To test bandwidth we set the large file downloading with a time limit of ten minutes. As the file downloads we the average throughput. To automate this test we use the following scripts:

# run_tests
while read p; do
  echo "# Starting test with $p"
  ./configure_settings "${p}"

  echo "# Sleeping"
  sleep 240

  echo "# Going"
  timeout 10m curl http://dev.parsed.uk/file.data --output /dev/null

done < test.txt 

This script sequentially executes the same test with different test configurations loaded from test.txt.

# prepare for test
sysctl -w net.core.wmem_default=2147483647
sysctl -w net.core.rmem_default=2147483647
sysctl -w net.core.wmem_max=2147483647
sysctl -w net.core.rmem_max=2147483647
sysctl -w net.core.optmem_max=50331648
sysctl -w net.ipv4.tcp_mem="2097152 2097152 2097152"
sysctl -w net.ipv4.tcp_rmem="$1"
sysctl -w net.ipv4.tcp_wmem="$1"
sysctl -w net.ipv4.route.flush=1

This script sets the TCP parameters for the test.
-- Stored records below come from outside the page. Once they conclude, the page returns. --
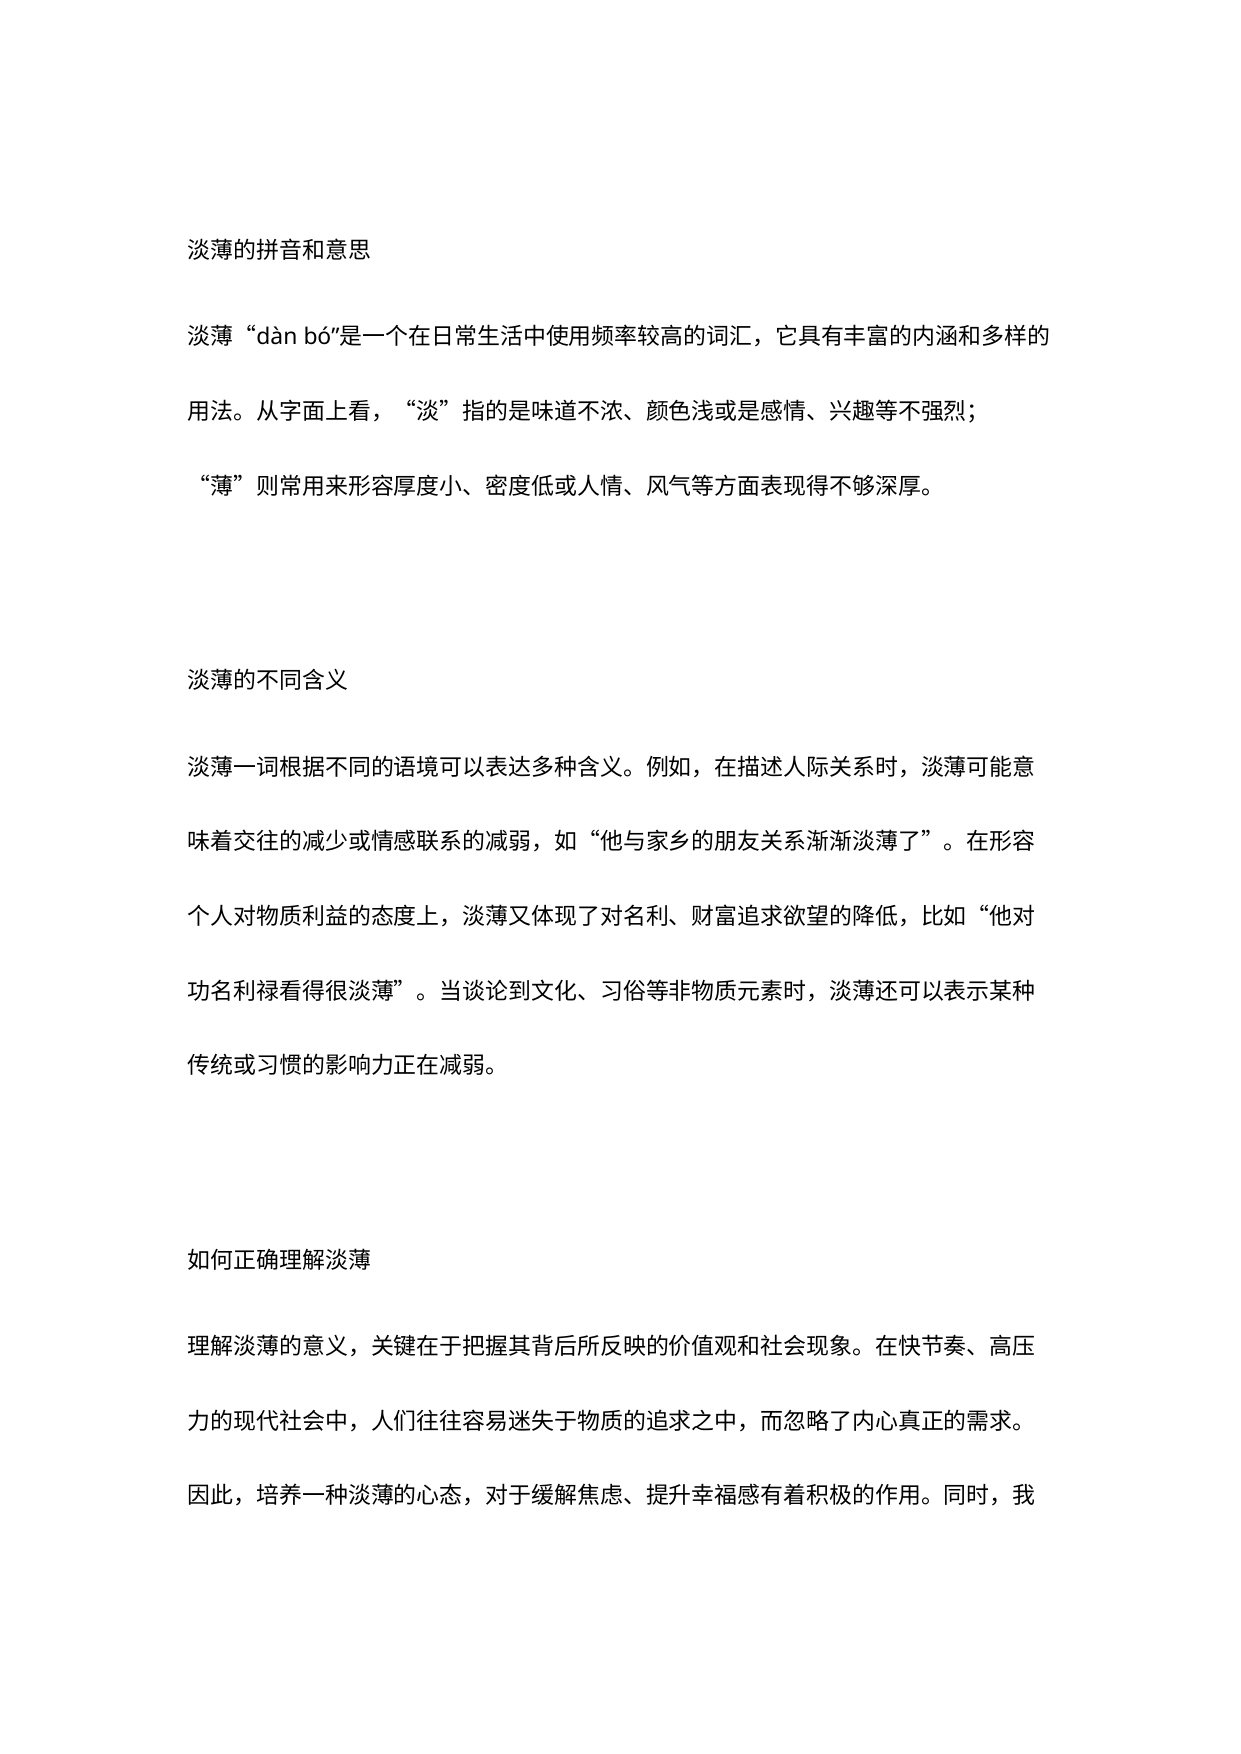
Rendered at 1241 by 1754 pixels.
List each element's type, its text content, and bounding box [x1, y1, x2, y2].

text 淡薄的拼音和意思 [187, 216, 1053, 281]
text 淡薄“dàn bó”是一个在日常生活中使用频率较高的词汇，它具有丰富的内涵和多样的用法。从字面上看，“淡”指的是味道不浓、颜色浅或是感情、兴趣等不强烈；“薄”则常用来形容厚度小、密度低或人情、风气等方面表现得不够深厚。 [187, 302, 1053, 517]
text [187, 1312, 1053, 1527]
text 淡薄的不同含义 [187, 646, 1053, 711]
text 淡薄一词根据不同的语境可以表达多种含义。例如，在描述人际关系时，淡薄可能意味着交往的减少或情感联系的减弱，如“他与家乡的朋友关系渐渐淡薄了”。在形容个人对物质利益的态度上，淡薄又体现了对名利、财富追求欲望的降低，比如“他对功名利禄看得很淡薄”。当谈论到文化、习俗等非物质元素时，淡薄还可以表示某种传统或习惯的影响力正在减弱。 [187, 733, 1053, 1096]
text 如何正确理解淡薄 [187, 1226, 1053, 1291]
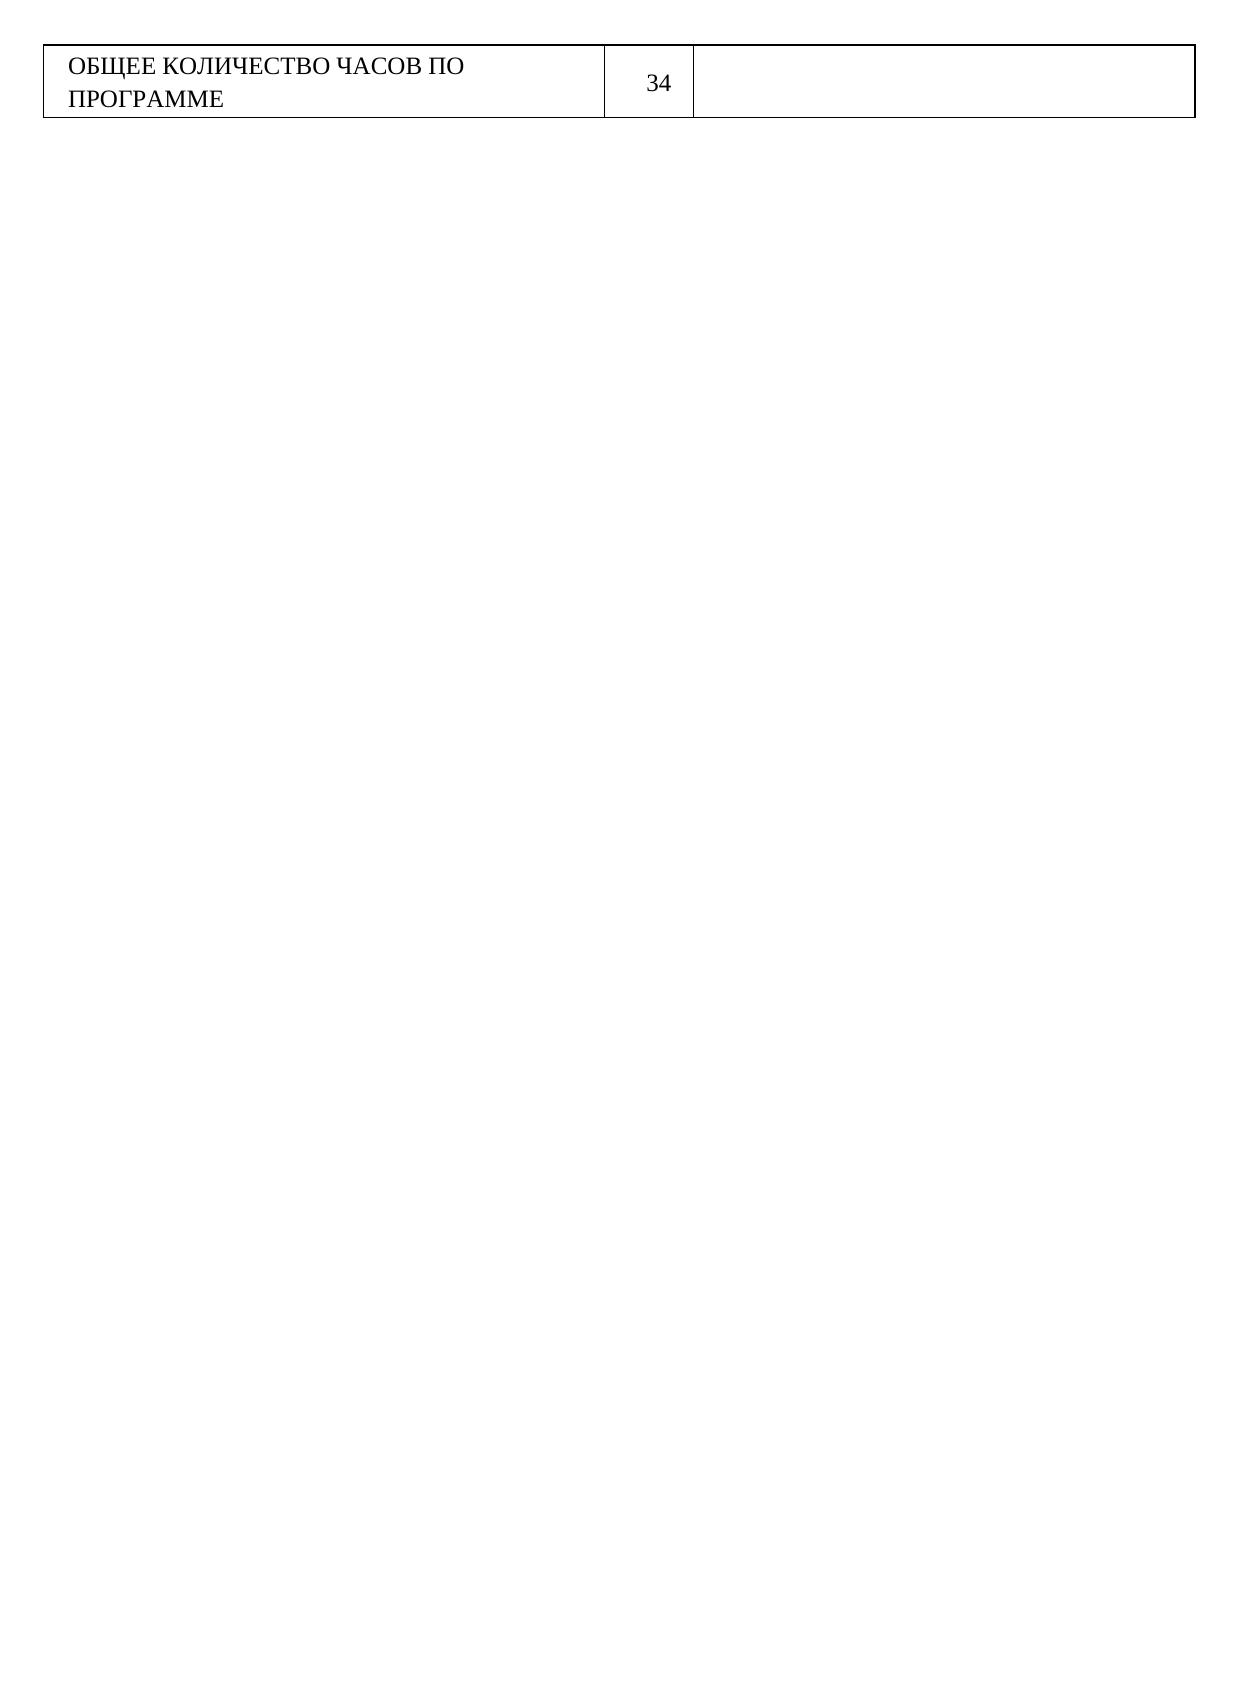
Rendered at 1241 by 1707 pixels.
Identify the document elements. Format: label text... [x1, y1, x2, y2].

table_cell ОБЩЕЕ КОЛИЧЕСТВО ЧАСОВ ПО ПРОГРАММЕ [44, 46, 604, 117]
table_cell [694, 46, 1194, 117]
table_cell 34 [605, 46, 693, 117]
The scripts are available on Github here. We allowed a four minute period between setting sysctl settings and beginning the test to allow for the TCP settings to properly apply.

Results & Conclusions

From our results we see that the TCP buffer sizes have a significant impact on throughput long distance. The maximum throughput observed during testing (21MB/s) was over 6x faster than the throughput for the client with a default configuration (~3-4MB/s). We observe that increases in buffer size correlate with increased in throughput until we reach 64MB TCP buffers. In our tests we see throughput peak at 21MB/s, and see no further gain in increasing buffer sizes beyond this. This is likely a limitation of one of the two servers, or the network that links them together. If our testing was not limited by other factors, we should observe further increases in performance was we increase TCP buffer sizes beyond that. Additionally, note that our testing is not rigerous, we performed a single test at each TCP memory increments and do not control for external factors such as network fluctuations or peak time load at the datacenter. Regardless, the limited testing methodology is still sufficient to show the clear trend of increasing throughput with TCP buffer sizes.

While unbounding the maximum buffer sizes is probably not ideal for most configurations, we suggest increasing buffer sizes to allow for 64-128MB per TCP stream on systems where the memory is available.